_Task instructions_.
Would you copy each line of the records that includes the word "page"?
[Dataset Boundary: Start]
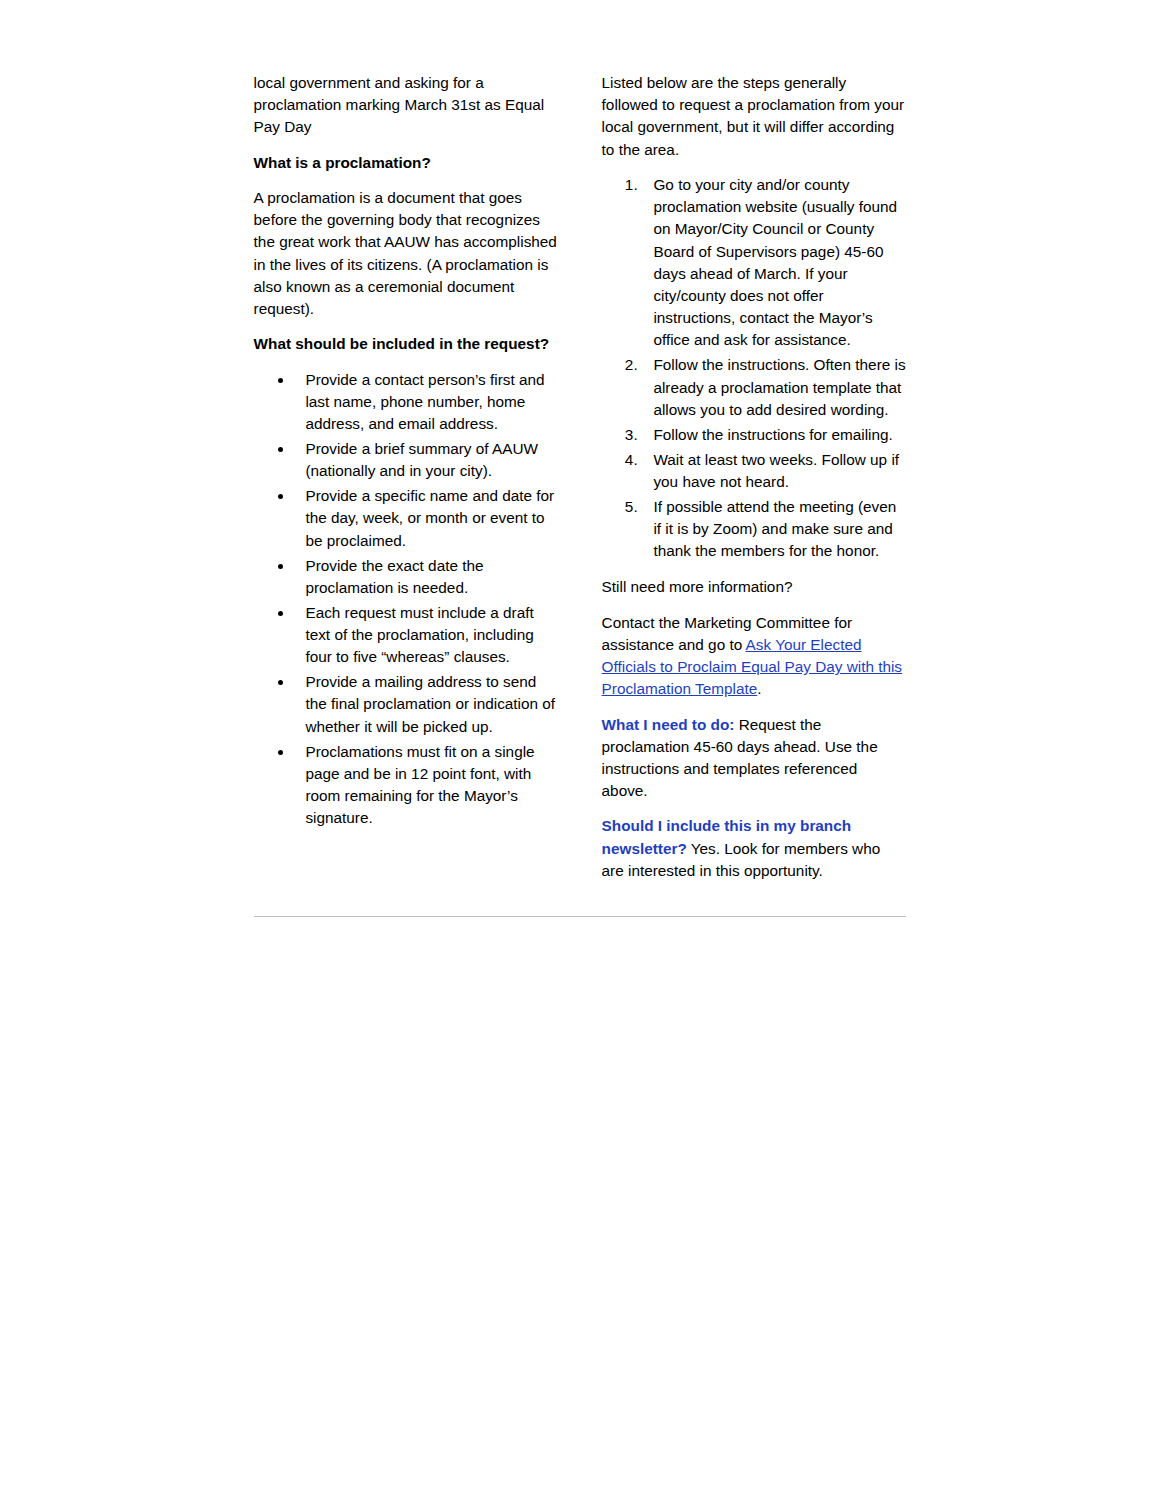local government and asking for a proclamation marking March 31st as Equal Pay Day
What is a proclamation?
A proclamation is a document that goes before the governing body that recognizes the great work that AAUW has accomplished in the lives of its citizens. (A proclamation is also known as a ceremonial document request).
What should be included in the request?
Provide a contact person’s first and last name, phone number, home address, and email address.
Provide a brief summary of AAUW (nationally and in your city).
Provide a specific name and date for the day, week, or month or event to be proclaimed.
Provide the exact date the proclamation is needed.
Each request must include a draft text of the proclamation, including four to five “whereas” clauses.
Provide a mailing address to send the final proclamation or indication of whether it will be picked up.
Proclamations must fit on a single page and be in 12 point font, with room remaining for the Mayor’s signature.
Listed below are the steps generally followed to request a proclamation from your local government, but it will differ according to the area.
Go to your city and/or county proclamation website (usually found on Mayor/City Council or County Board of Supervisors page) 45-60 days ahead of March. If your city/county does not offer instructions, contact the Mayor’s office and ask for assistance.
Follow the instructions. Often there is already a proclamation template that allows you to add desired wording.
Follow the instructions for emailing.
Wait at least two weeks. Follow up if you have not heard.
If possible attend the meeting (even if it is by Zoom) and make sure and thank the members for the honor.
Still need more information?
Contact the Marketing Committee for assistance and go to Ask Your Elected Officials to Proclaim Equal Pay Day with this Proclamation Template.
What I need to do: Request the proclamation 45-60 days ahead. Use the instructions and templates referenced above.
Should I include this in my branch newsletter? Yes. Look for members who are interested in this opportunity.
[Dataset Boundary: End]
[Dataset Boundary: Start]
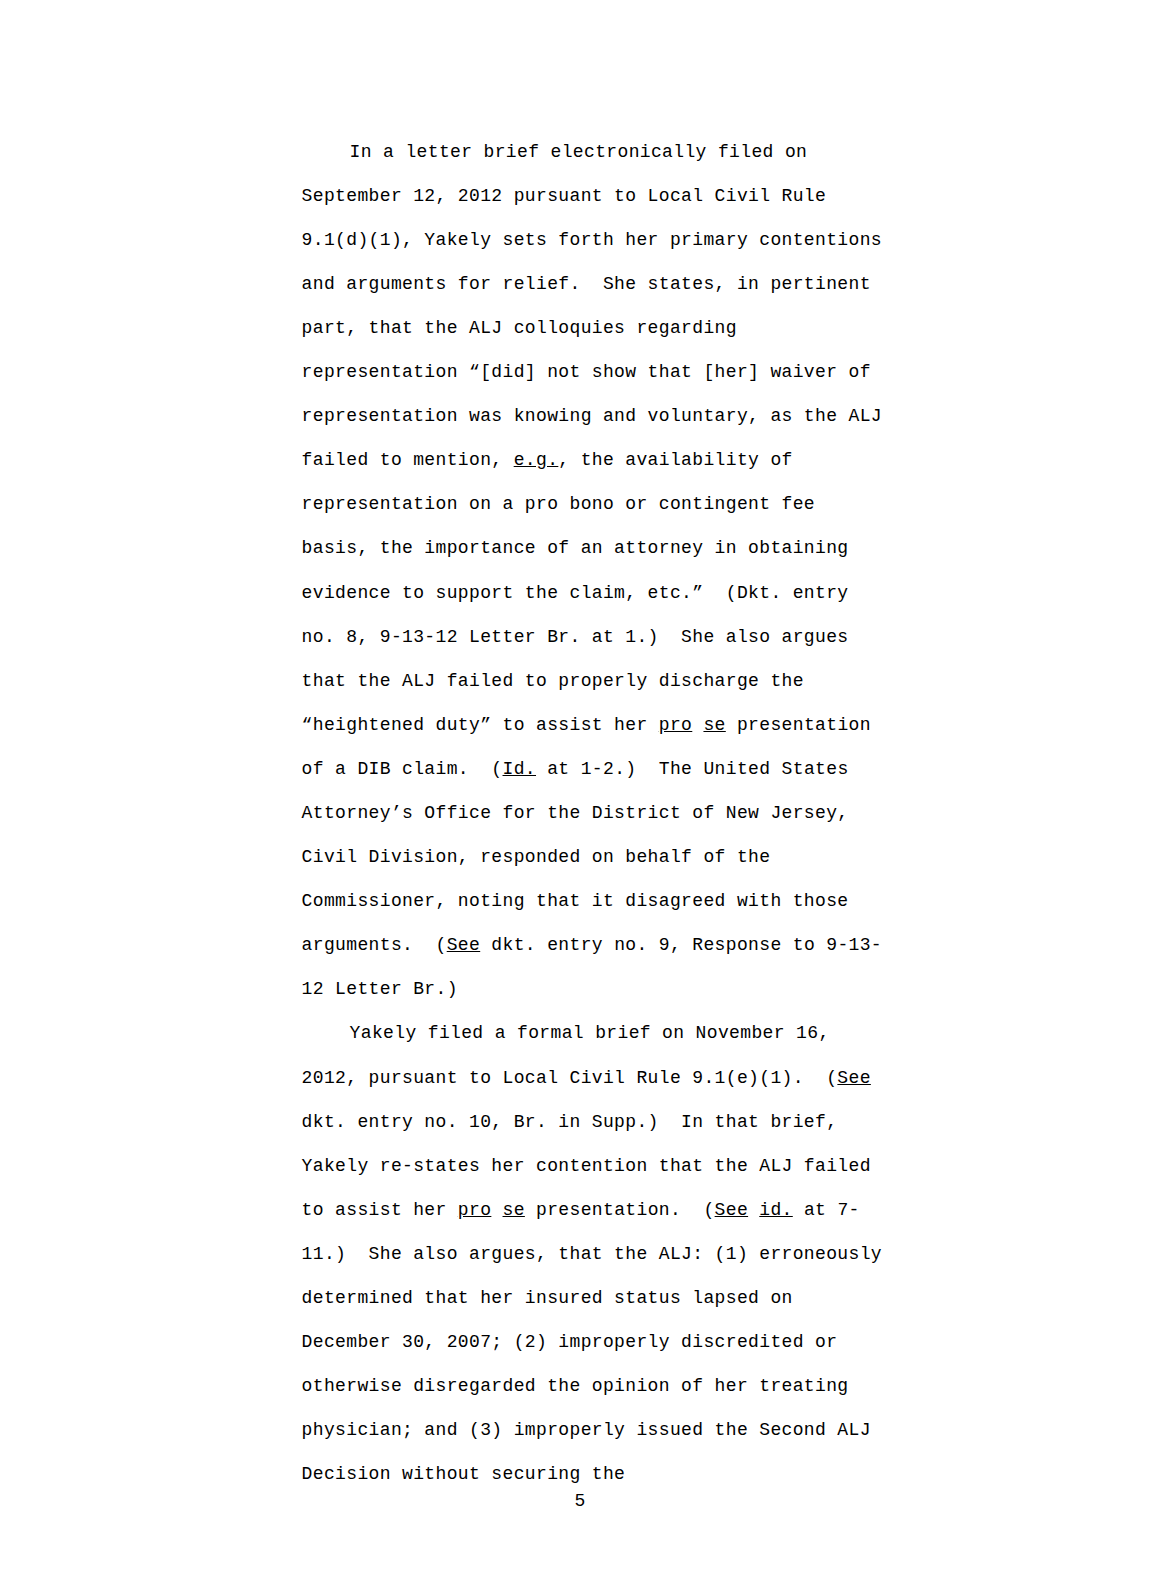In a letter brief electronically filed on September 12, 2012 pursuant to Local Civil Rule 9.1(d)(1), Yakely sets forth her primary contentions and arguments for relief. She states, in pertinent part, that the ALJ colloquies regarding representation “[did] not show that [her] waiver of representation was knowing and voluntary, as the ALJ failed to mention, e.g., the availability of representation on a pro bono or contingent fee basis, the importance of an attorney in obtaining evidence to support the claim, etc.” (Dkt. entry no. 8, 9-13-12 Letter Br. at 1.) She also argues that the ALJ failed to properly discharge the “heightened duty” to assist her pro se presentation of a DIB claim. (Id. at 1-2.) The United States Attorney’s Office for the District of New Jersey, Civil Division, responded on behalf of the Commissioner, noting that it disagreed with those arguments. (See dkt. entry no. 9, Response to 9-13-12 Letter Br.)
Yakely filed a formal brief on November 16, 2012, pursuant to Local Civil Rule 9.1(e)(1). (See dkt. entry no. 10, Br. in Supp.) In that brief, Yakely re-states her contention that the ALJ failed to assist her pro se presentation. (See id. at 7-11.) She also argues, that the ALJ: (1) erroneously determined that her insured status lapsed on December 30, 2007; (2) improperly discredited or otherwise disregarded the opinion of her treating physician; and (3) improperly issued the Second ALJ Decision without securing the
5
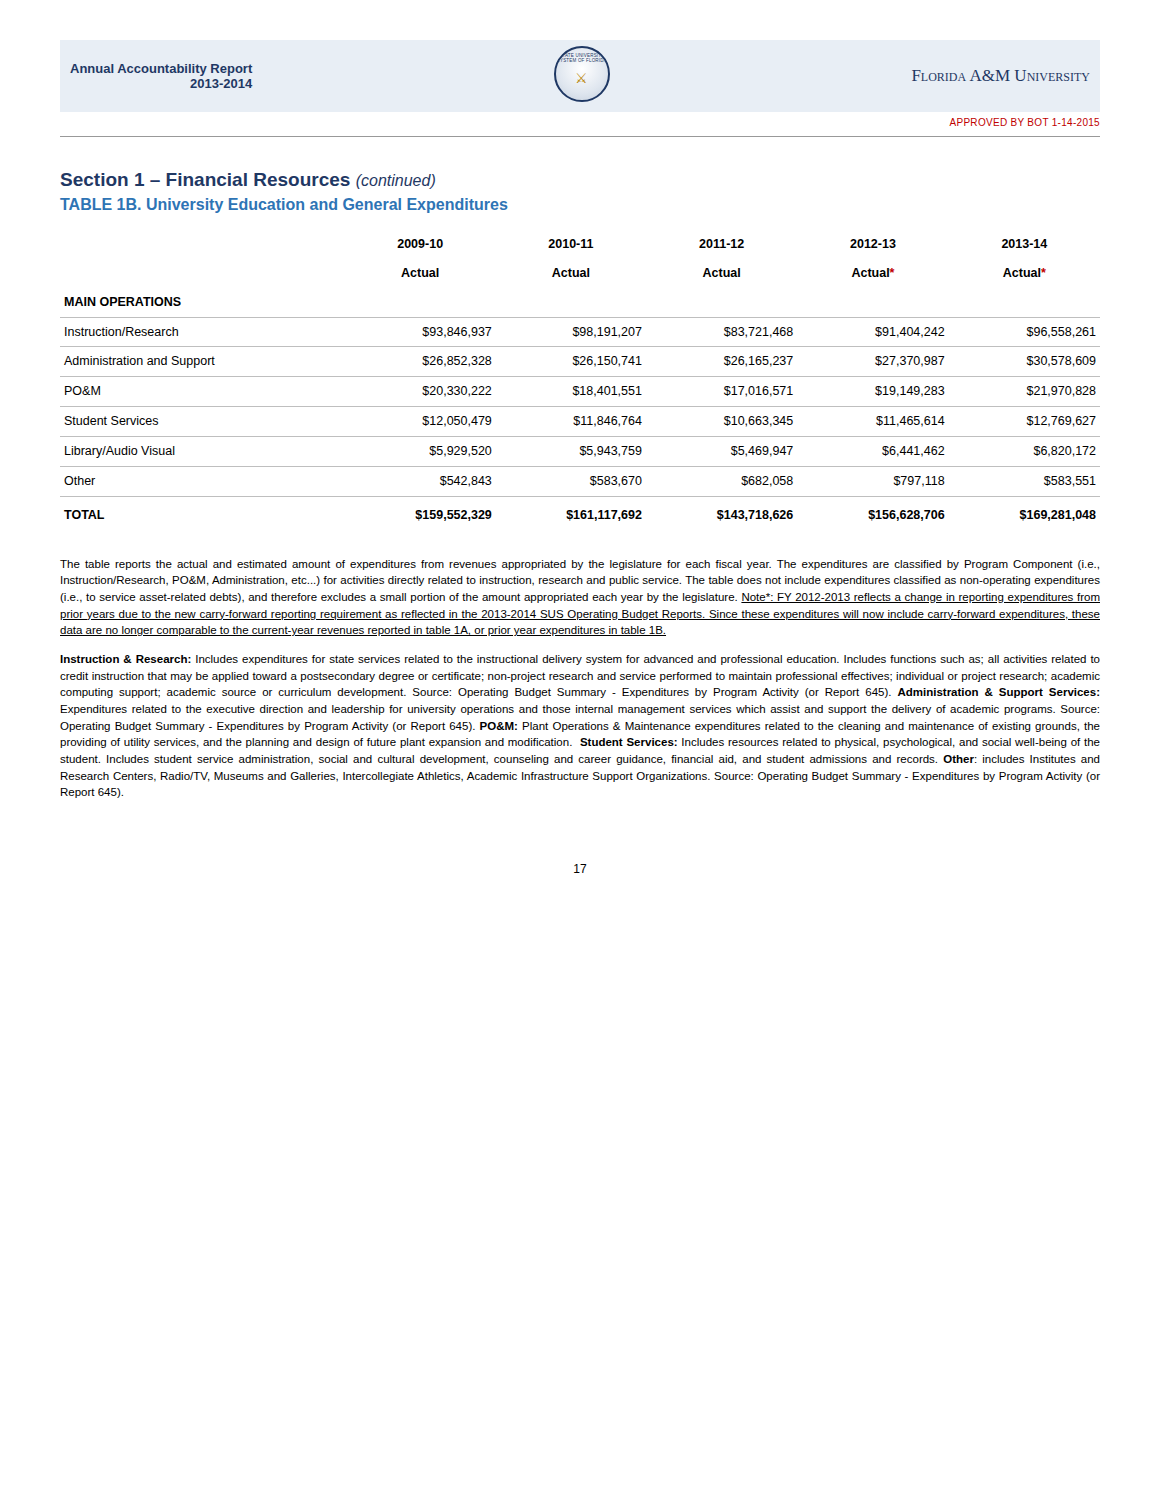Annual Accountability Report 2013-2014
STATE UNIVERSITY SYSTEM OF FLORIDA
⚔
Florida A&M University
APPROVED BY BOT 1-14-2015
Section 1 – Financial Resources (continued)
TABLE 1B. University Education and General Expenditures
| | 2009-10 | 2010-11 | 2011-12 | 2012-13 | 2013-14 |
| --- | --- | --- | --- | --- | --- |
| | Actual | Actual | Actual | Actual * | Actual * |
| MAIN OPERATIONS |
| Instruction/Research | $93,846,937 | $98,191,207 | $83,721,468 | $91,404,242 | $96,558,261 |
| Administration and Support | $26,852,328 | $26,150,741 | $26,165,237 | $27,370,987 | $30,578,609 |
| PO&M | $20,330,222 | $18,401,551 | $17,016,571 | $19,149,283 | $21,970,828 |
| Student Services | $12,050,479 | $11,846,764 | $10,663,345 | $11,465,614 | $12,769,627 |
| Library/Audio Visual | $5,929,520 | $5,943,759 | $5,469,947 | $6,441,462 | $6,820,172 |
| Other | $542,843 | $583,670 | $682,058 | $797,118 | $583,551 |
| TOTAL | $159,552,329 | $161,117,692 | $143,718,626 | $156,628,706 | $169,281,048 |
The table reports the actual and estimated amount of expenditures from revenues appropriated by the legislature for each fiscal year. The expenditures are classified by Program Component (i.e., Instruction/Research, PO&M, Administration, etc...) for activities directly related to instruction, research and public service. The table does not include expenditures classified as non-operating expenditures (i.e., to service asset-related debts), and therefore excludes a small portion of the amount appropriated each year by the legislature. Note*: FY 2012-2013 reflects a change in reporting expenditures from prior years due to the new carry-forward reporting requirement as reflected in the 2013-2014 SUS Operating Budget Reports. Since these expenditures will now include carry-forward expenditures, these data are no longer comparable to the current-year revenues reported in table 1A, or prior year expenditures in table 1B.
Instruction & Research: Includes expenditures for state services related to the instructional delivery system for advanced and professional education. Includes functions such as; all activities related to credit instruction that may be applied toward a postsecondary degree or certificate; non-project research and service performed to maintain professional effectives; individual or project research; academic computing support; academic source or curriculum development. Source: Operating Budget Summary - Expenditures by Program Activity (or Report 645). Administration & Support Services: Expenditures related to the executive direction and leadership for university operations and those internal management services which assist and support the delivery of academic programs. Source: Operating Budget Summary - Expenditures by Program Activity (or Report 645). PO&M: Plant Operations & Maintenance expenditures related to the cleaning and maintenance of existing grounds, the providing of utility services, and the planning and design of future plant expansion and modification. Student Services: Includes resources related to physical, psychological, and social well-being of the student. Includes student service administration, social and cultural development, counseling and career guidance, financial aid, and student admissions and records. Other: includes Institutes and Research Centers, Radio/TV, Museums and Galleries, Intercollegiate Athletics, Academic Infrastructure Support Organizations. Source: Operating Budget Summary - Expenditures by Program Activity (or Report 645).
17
[Dataset Boundary: End]
_Output of the exercise_.
Proclamations must fit on a single page and be in 12 point font, with room remaining for the Mayor’s signature.
Go to your city and/or county proclamation website (usually found on Mayor/City Council or County Board of Supervisors page) 45-60 days ahead of March. If your city/county does not offer instructions, contact the Mayor’s office and ask for assistance.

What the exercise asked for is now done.